Is it possible to calculate the input variable of a specific encryption function without brute-forcing it?

Question

I didn't know where to post this question, here or SO but I feel it's more of a math problem.

Lately I have been reverse engineering a game, and figured out how it takes user input, encodes it, and verifies it against a specific value to see if the user input is a correct cheat code or not. The game has a unique id for every player and a specific key that it uses for this function.

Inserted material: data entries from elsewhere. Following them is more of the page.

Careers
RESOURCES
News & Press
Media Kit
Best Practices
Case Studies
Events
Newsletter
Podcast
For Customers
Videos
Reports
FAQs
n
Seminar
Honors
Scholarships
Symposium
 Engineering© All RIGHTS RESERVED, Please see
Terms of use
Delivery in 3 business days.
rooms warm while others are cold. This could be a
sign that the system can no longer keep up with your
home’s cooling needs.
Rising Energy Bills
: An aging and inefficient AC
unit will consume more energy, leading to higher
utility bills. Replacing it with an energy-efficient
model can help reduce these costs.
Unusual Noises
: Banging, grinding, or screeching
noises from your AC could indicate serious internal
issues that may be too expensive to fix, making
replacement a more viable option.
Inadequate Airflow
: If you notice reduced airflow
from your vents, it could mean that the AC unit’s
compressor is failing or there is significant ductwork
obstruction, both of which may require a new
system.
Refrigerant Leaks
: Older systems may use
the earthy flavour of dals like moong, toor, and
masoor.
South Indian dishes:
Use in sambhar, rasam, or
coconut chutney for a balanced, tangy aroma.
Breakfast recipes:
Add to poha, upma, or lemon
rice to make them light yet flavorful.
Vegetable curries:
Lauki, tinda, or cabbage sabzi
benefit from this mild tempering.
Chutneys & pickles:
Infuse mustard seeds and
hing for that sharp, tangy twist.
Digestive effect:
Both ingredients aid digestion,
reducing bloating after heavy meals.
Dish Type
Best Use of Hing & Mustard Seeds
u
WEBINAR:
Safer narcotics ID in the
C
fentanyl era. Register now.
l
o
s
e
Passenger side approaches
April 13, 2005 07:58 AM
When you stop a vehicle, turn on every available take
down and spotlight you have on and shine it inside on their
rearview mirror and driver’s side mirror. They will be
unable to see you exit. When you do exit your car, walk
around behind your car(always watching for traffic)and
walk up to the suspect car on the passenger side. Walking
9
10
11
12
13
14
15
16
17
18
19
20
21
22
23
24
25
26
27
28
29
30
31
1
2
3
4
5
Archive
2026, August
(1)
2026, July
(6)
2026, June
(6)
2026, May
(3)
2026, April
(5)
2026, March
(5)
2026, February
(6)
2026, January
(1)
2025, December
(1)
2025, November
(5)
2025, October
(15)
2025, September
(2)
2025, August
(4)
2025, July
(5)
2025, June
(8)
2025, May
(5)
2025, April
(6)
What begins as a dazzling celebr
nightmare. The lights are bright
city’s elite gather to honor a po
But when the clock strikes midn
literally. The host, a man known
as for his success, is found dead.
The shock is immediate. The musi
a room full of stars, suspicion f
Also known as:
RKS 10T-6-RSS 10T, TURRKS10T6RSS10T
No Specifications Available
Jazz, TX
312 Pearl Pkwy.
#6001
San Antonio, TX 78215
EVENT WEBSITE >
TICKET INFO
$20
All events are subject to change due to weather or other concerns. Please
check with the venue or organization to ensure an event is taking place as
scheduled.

The algorithm looks like this:

userInput = ReadUserInput();
userInputEncrypted = userInput MOD encryptionKey;
for i = 0; i<16; i++{
    userInputEncrypted = userInputEncrypted^2 MOD encryptionKey;
}
userInputEncrypted = userInputEncrypted * userInput;
userInputEncrypted = userInputEncrypted MOD encryptionKey;

if (userInputEncrypted == correctValue)
    //Bingo!

Now my problem is this: I know what the correct values are, and I know the encryptionKey, is there a way mathematically to do this in reverse and instantly calculate what the starting userInput should be?

Or am I doomed to bruteforce it as the modulo that occurs 16 times gives me no other choice?

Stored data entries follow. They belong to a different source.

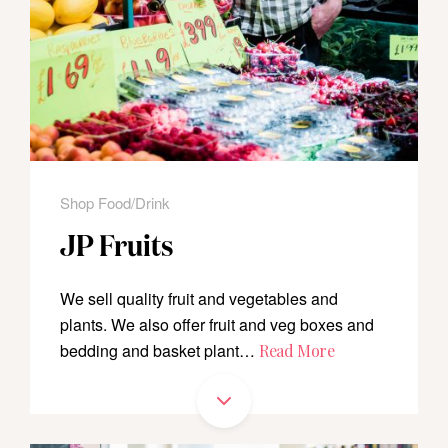
Shop Food/Drink
JP Fruits
We sell quality fruit and vegetables and
plants. We also offer fruit and veg boxes and
bedding and basket plant…
Read More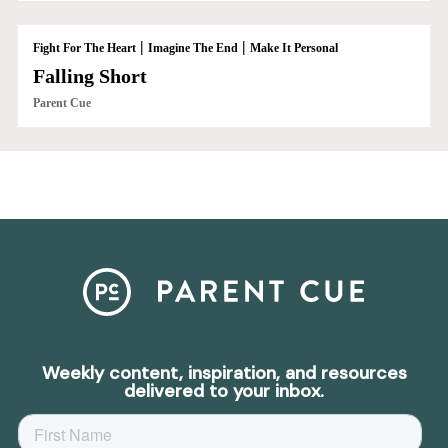
|
|
Fight For The Heart
Imagine The End
Make It Personal
Falling Short
Parent Cue
Weekly content, inspiration, and resources
delivered to your inbox.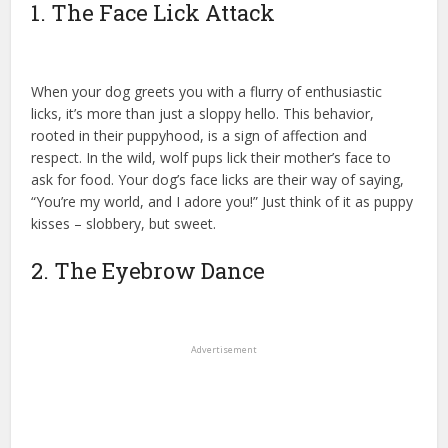
1. The Face Lick Attack
When your dog greets you with a flurry of enthusiastic
licks, it’s more than just a sloppy hello. This behavior,
rooted in their puppyhood, is a sign of affection and
respect. In the wild, wolf pups lick their mother’s face to
ask for food. Your dog’s face licks are their way of saying,
“You’re my world, and I adore you!” Just think of it as puppy
kisses – slobbery, but sweet.
2. The Eyebrow Dance
Advertisement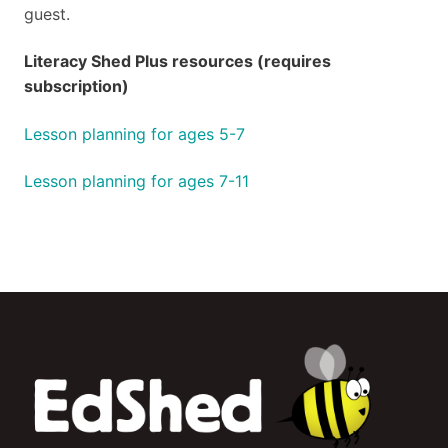
guest.
Literacy Shed Plus resources (requires
subscription)
Lesson planning for ages 5-7
Lesson planning for ages 7-11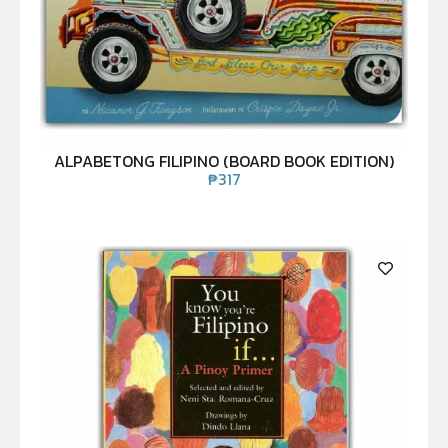
ALPABETONG FILIPINO (BOARD BOOK EDITION)
₱
317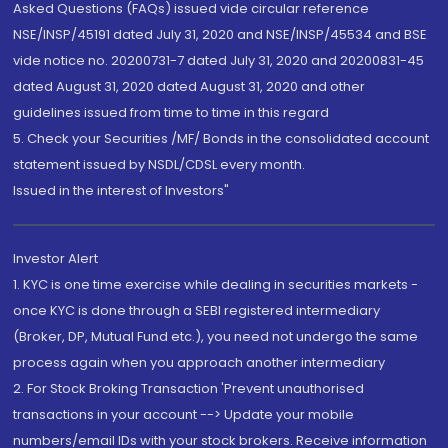
Asked Questions (FAQs) issued vide circular reference
NSE/INSP/45191 dated July 31, 2020 and NSE/INSP/45534 and BSE
vide notice no. 20200731-7 dated July 31, 2020 and 20200831-45
dated August 31, 2020 dated August 31, 2020 and other
guidelines issued from time to time in this regard
5. Check your Securities /MF/ Bonds in the consolidated account
statement issued by NSDL/CDSL every month.
Issued in the interest of Investors"
Investor Alert
1. KYC is one time exercise while dealing in securities markets -
once KYC is done through a SEBI registered intermediary
(Broker, DP, Mutual Fund etc.), you need not undergo the same
process again when you approach another intermediary
2. For Stock Broking Transaction 'Prevent unauthorised
transactions in your account --> Update your mobile
numbers/email IDs with your stock brokers. Receive information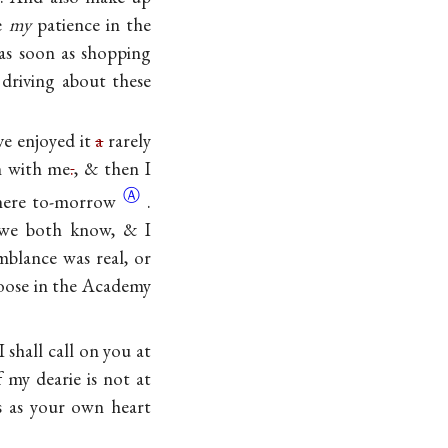
re
my
patience in the
 as soon as shopping
driving about these
ve enjoyed it
a
rarely
n with me
.
, & then I
Ⓐ
here
to-morrow
.
 we both know, & I
blance was real, or
loose in the Academy
I shall call on you at
f my dearie is not at
s as your own heart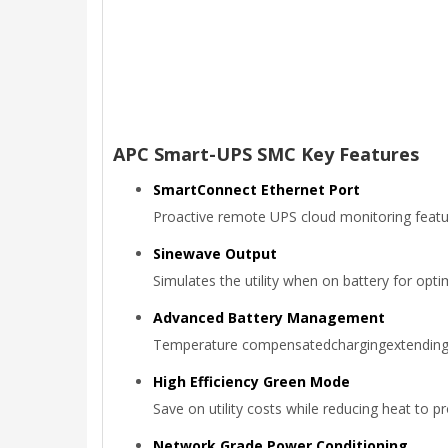
APC Smart-UPS SMC Key Features
SmartConnect Ethernet Port
Proactive remote UPS cloud monitoring featur
Sinewave Output
Simulates the utility when on battery for opt
Advanced Battery Management
Temperature compensatedchargingextending the
High Efficiency Green Mode
Save on utility costs while reducing heat to 
Network Grade Power Conditioning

As you can see in the last step, the algorithm re-uses the starting userInput, so my hopes lie there.

Thanks in advance!

Answer 1

Let $m$ be the encryption key, and $x$ be the userInput, modulo $m$. Then, as mentioned by mihaild, the encryption algorithm is essentially

$$x ^ {2^{16} + 1} \equiv a \pmod m$$

Let $E = 2^{16} + 1 = 65537$. To reverse the encryption, we need to find $D$ such that $$x^{ED}\equiv x \pmod m$$ for all $x, 0 \le x < m$ and thus $$a^D\equiv x \pmod m$$

The way to do that, is to solve $$ED \equiv 1 \pmod \phi(m)$$ where $\phi()$ is Euler's Totient function.

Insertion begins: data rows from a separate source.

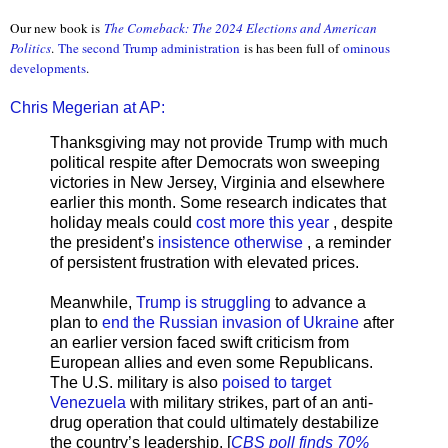
Our new book is
The Comeback: The 2024 Elections and American
Politics
.
The second Trump administration
is has been full of
ominous
developments
.
Chris Megerian at AP:
Thanksgiving may not provide Trump with much
political respite after Democrats won sweeping
victories in New Jersey, Virginia and elsewhere
earlier this month. Some research indicates that
holiday meals could
cost more this year
, despite
the president’s
insistence otherwise
, a reminder
of persistent frustration with elevated prices.
Meanwhile,
Trump is struggling
to advance a
plan to
end the Russian invasion of Ukraine
after
an earlier version faced swift criticism from
European allies and even some Republicans.
The U.S. military is also
poised to target
Venezuela
with military strikes, part of an anti-
drug operation that could ultimately destabilize
the country’s leadership. [
CBS poll finds 70%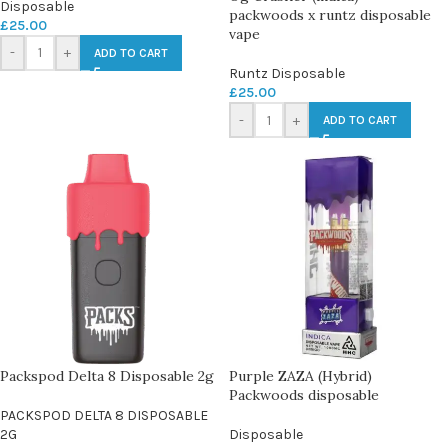
Disposable
packwoods x runtz disposable
£
25.00
vape
-
+
ADD TO CART
Runtz Disposable
£
25.00
-
+
ADD TO CART
Packspod Delta 8 Disposable 2g
Purple ZAZA (Hybrid)
Packwoods disposable
PACKSPOD DELTA 8 DISPOSABLE
2G
Disposable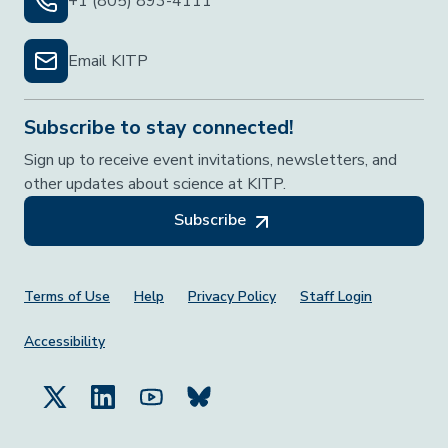
+1 (805) 893-4111
Email KITP
Subscribe to stay connected!
Sign up to receive event invitations, newsletters, and
other updates about science at KITP.
Subscribe
Footer Menu
Terms of Use
Help
Privacy Policy
Staff Login
Accessibility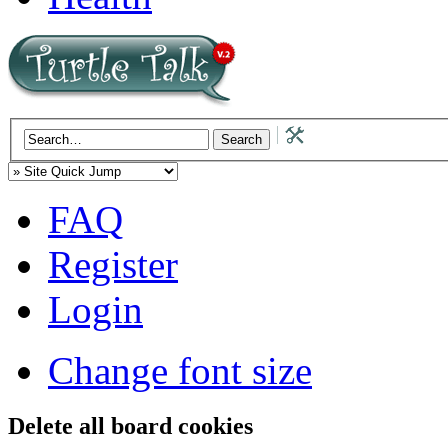
FAQ
Register
Login
Change font size
Delete all board cookies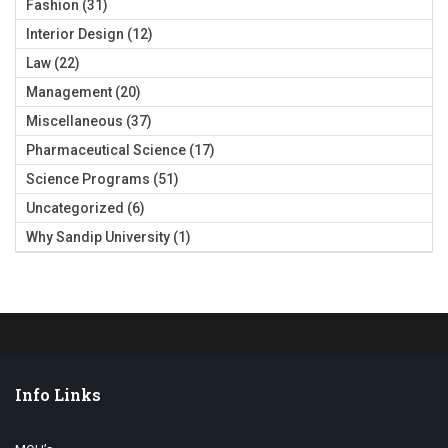
Fashion
(31)
Interior Design
(12)
Law
(22)
Management
(20)
Miscellaneous
(37)
Pharmaceutical Science
(17)
Science Programs
(51)
Uncategorized
(6)
Why Sandip University
(1)
Info Links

For the given $$m = 19474436171537127533$$ $$\phi(m) = 19474436152198143420$$

Once we know $\phi(m)$, we can find $D$ by using the extended Euclidean algorithm, since $$ED - k\phi(m) = 1$$ for some $k$, provided that E is coprime to $\phi(m)$. That's certainly true in this case. In fact, $E$ is prime, and $$phi(m) \equiv 35631 \pmod E$$

Below is a short Sage Python script that performs the necessary calculations. For convenience, I used Sage to find $\phi(m)$, but its easy to calculate it from the prime factors of $m$:
$p = 1065734711$, and
$q = 18273249403$,
since $$\phi(pq) = (p-1)(q-1)$$ when $p$ and $q$ are prime.

Sage isn't necessary for the subsequent calculations, since plain Python has arbitrary precision integer arithmetic, and an efficient power modulus function.

Code

m = 19474436171537127533
#print(factor(m))
#m = 1065734711 * 18273249403
#print(euler_phi(m))
phi = 19474436152198143420
E = 65537 # 2^16 + 1
#print(xgcd(E, phi))
# g, s, t : g = s * E + t * phi
# (1, -6901944375041675347, 23227)
#D = -6901944375041675347
#print(D+phi)
D = 12572491777156468073
# D*E % phi == 1
#print(D*E % phi)

@interact
def test(n=12345):
    # Encrypt
    a = pow(n, E, m)
    print(a)
    # Decrypt
    x = pow(a, D, m)
    print(x)

Output

10240177983085547351 
12345

And here's a live version of the script that you can play with, running on the SageMathCell server. (The script isn't stored on the server, it's encoded into the URL).

FWIW, this is essentially the process of cracking RSA, except that proper RSA uses a much larger modulus; these days it's recommended that $m$ be at least 1024 bits so $p$ & $q$ can't feasily be found.

Answer 2

It's essentially solving $$x ^ {2^{16} + 1} \equiv a \pmod n$$ ($x$ is the input, $a$ is the correct value, $n$ is the encryption key). It is called the discrete root problem, and it can be found quite efficiently if the factorization of $\phi (n)$ is known, if not - this problem is probably hard.